INSTRUCTIONS TO FOLLOW: Report each line below that contains the string "Sexuální", and copy those lines in full. Uppercase and lowercase letters are distinct.

Collection entries:
- - -

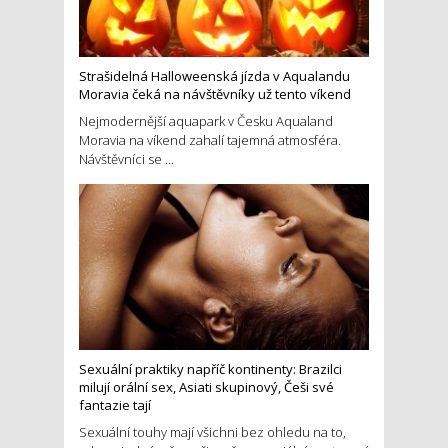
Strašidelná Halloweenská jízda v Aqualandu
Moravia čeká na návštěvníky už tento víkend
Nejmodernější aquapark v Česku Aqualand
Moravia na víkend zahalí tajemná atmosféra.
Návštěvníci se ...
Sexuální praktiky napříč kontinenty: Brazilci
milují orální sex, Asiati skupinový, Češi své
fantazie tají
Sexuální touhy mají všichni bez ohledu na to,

- - -

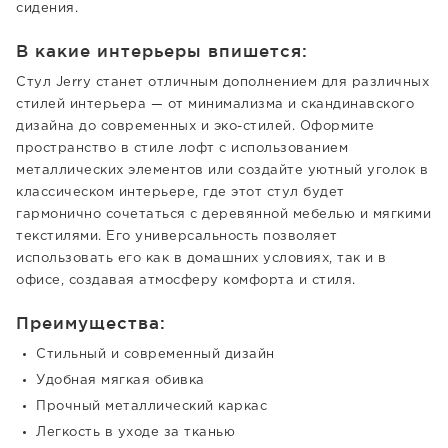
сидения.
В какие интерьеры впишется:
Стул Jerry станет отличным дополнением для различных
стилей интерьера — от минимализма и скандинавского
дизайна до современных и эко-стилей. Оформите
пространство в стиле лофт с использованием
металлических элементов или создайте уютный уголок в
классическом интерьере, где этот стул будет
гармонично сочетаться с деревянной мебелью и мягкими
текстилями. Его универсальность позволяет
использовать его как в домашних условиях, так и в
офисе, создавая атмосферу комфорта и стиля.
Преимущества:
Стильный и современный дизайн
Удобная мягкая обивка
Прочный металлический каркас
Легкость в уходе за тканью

- - -

SOLUTION TO THE PROBLEM:
Sexuální praktiky napříč kontinenty: Brazilci
Sexuální touhy mají všichni bez ohledu na to,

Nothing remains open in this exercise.